白言道:“是!前幾幅圖,是講盤古開天地的故事,到了後面,出現的這兩個球體,是地球和月亮!而地面上那個巨大的開口,就是傳說中的鬼門。”
白言所說的這些,我之前也曾猜測過,只是一直覺得太不靠譜,因此稍微一想也就罷了,沒想到連他都這麼說。
我問白言:“白叔,那這最後面刻一個鬼頭印,還有,用一條線將月球和地球連接起來是什麼意思?”
白言直言不諱道:“據我所知,它是想說,一旦月亮到了這個角度,也就是恰好月圓之夜,再以鬼頭印輔助的話,則可以將那無窮無盡的地底陰兵,從這巨大的鬼門之中召喚出來!”
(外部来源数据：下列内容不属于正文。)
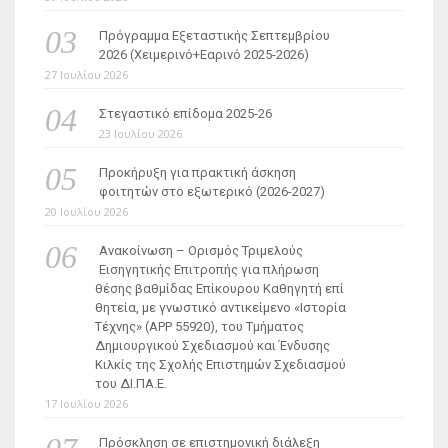
Πρόγραμμα Εξεταστικής Σεπτεμβρίου
2026 (Χειμερινό+Εαρινό 2025-2026)
27 Ιουλίου 2026
Στεγαστικό επίδομα 2025-26
23 Ιουλίου 2026
Προκήρυξη για πρακτική άσκηση
φοιτητών στο εξωτερικό (2026-2027)
20 Ιουλίου 2026
Ανακοίνωση – Ορισμός Τριμελούς
Εισηγητικής Επιτροπής για πλήρωση
θέσης βαθμίδας Επίκουρου Καθηγητή επί
θητεία, με γνωστικό αντικείμενο «Ιστορία
Τέχνης» (ΑΡΡ 55920), του Τμήματος
Δημιουργικού Σχεδιασμού και Ένδυσης
Κιλκίς της Σχολής Επιστημών Σχεδιασμού
του ΔΙ.ΠΑ.Ε.
17 Ιουλίου 2026
Πρόσκληση σε επιστημονική διάλεξη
他說這話時,聲音變得異乎尋常,平時極爲沉穩淡定的人,竟現出幾分激動甚至張狂的樣子,我不由得後退了一步,仔細去看他,但這時白言又變得波瀾不驚,彷彿剛纔是我眼花了。
“簌簌……簌簌……”
之前我們聽到的那風吹落葉般的聲音又清晰傳來,就在我旁邊不遠處。
我和白言一同舉著火把走過去,在石雕壁畫盡頭的牆壁上,我彷彿看到有一條顏色暗沉的水流,在貼著牆壁流淌,我很肯定聲音就是從那水流處傳來的!
這根本就是違反科學常識的,水流怎麼可能無視重力,在牆壁上流淌呢?
我急忙走到那牆壁旁,把火把湊上去。
第一眼,我還是以爲那是水流,但等白言的火光跟我的重合時,我仔細觀察,才發現那是無數極其微小的蟲子大軍在貼著牆壁爬行,它們匯成的隊伍呈現出暗棕色,窸窸窣窣,也不知道它們在這地底荒涼之處是靠什麼維持的。
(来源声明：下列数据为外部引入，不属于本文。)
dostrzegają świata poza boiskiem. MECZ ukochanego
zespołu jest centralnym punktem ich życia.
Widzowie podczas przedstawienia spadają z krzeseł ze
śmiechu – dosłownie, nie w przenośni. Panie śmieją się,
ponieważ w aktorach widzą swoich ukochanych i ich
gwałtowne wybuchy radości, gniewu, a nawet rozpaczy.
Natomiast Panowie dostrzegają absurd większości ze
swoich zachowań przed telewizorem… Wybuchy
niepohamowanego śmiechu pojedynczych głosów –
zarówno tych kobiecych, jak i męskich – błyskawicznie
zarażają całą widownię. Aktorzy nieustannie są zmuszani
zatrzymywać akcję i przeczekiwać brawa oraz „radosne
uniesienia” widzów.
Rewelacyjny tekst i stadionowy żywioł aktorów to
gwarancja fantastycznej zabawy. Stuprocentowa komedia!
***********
白言只看了一眼,猛然間就把我往後一拉,大聲喊道:“都離這牆壁遠些,是血蟲!”
他纔開口,我就看到我面前的蟲羣起了一絲波動,有一小羣蟲子忽然從牆壁上飛了起來,在空中匯成一小朵像火焰一般的集團,似乎在尋找著什麼,緩緩在空中飄動。
“轟!”
我尚未來及反應,白言將他的火把伸過來,那一羣血蟲見火就燃,如同噴了一口酒精在空中一般,剎那間周圍都被照亮,緊接著,一股焦臭味頓時傳入口鼻。
我問白言道:“白叔,血蟲是什麼?你怎麼知道它們是血蟲的?”
白言道:“你還記得第一間牢房裡,那人胳膊上叮著的東西嗎?”
我想起那畫面,心裡一陣噁心,趕忙把火把護在身前,問他道:“就是這東西?”
白言點了點頭,虎長老和小妖道一塵此時也都趕了過來,白言沉聲道:“我們往前走,此地不宜久留。”
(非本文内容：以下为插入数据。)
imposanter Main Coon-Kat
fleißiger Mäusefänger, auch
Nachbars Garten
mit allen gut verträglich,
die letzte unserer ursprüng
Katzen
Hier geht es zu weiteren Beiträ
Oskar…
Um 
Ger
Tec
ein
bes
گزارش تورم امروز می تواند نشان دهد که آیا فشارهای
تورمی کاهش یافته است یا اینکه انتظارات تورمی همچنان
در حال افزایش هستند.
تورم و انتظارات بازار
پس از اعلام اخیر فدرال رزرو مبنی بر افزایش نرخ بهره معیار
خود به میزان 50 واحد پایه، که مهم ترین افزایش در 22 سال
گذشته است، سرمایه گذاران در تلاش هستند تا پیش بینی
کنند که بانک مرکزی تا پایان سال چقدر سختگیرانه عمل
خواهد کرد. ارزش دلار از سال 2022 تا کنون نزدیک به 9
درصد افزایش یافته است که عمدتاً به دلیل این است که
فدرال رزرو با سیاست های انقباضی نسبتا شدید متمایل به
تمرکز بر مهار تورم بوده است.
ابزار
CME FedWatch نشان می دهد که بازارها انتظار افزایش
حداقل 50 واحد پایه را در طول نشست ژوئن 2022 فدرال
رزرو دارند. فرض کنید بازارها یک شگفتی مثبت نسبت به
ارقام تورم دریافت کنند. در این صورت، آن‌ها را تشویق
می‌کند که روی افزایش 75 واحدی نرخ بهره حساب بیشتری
我轉過身子,迫不及待就想離開這地方,不想還沒跨出一步,白言忽然一把揪住我後衣領,我被拉的一個踉蹌,恍惚間目光一掃,只見我們前面的地面上已然全是那種血蟲,密密麻麻,彷彿水流一樣漸漸將我們包圍了起來。
“怎麼辦?”我匆忙問了一句,把火把放低一看,果然沒有看錯,大概是我們先前的舉動驚動了這些東西,我們已經被包圍了起來。所幸大多數蟲子還只是爬在地上,只有少數偶爾騰飛起來,不然這麼多蟲子鋪天蓋地一來,就是活神仙也救不了我們了。
白言二話不說,一手拉著我,一手直接就把他手裡的火把丟在地上。
轟然一聲響,那些蟲子匯成的河流,彷彿是潑了汽油在地上一般,剎那間這地底牢獄被照的亮如白晝,火光呈一米多寬的火焰帶,急速向前推進,足足前行了十多米,還是沒有衰減的意思,足見這些蟲子的數量有多麼巨大。
我盯著那火焰,想到那些噁心的蟲子被一把火燒了個乾淨,心裡無比地暢快,同時口中問白言:“白叔,這蟲子怎麼這般怡然?”
“人油!”白言簡單明瞭的回答我。
這時火焰還在前行,但衰減得已經非常厲害了,就在二十米開外,那火焰最後的光芒中,我彷彿看到了一條血龍盤在那黑暗中,一條僅僅趴伏在地上,其口鉗就有近一米高的巨大血龍!
我心裡猛然一震,如同擂鼓般的心跳再也抑制不住,但當我想仔細看清時,火焰卻在這時候熄滅了!